▸ TASK LIST:
**A.** In the post on EFLAGS and MVT::Glue, which bug did revision 122213 make go away?
**B.** In the post on EFLAGS and MVT::Glue, why does the quoted log message for revision 122213 use the name MVT::Flag instead of MVT::Glue?
**C.** Extend the post on EFLAGS and MVT::Glue, picking up right after its last sentence.

▸ PROVIDED TEXT:
——

EFLAGS and MVT::Glue

The log message for revision 122213 says:

Change the X86 backend to stop using the evil ADDC/ADDE/SUBC/SUBE nodes (which
their carry depenedencies with MVT::Flag operands) and use clean and beautiful
EFLAGS dependences instead.

(MVT::Flag has since been renamed to MVT::Glue.)

That revision made bug 8404 go away.

Am I right in thinking that one of the problems with MVT::Glue is that
it is hard to guarantee that other instructions won't come between the
two instructions that are glued together? And another problem is that
you actually want to allow some instructions to come between them?

Suppose, for example, that we have a selection DAG with these edges:

X -> G1 -> G2 -> Y
X -> A -> Y

where the dependency between G1 and G2 is Glue.

——

▸ GIVEN MATERIAL:
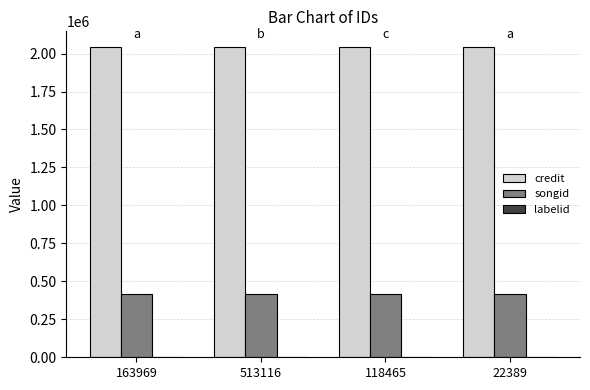

What is the highest value of the songid series?

414438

——

▸ YOUR WRITTEN ANSWERS:
**A.** Bug 8404.

**B.** The log message dates from revision 122213, and MVT::Flag has since been renamed to MVT::Glue. The message therefore still uses the older name.

**C.**
Then if instruction selection replaces X and G1 by a single
instruction I1, and G2 and Y by a single instruction I2, then we end
up with this DAG:

I1 -> I2
I1 -> A -> I2

Now I1 and I2 are glued together, but A has to come between them. It's
hard to know when a combination of rules that each look all right on
their own might lead to this happening.

I'm guessing that something like this lead to the "Wrong topological
sorting" assertion failure in bug 8404. (I've seen the same assertion
failure in some other cases where I have more reason to think that
that's roughly what happened.)

A real example to consider might be code like this:

  do {
    a[i] -= b[i];
  } while (a[i++] >= 0);

I'm currently getting ARM code like this:

.LBB0_1:
        ldr r2, [r1], #4
        ldr r3, [r0]
        sub r2, r3, r2
        str r2, [r0], #4
        cmp r2, #0
        bge .LBB0_1

This could be improved, I think, by getting the subtract to set the
flags instead of comparing with zero, like this:

.LBB0_1:
        ldr r2, [r1], #4
        ldr r3, [r0]
        subs r2, r3, r2
        str r2, [r0], #4
        bpl .LBB0_1

But that code might be hard to generate if the flag-setting SUBS is
"glued" to the conditional branch BPL so you can't put the store
between them.

So, some questions:

* Is there a set of rules for using Glue to avoid getting "Wrong
  topological sorting"?

* If not, should we be avoiding Glue altogether?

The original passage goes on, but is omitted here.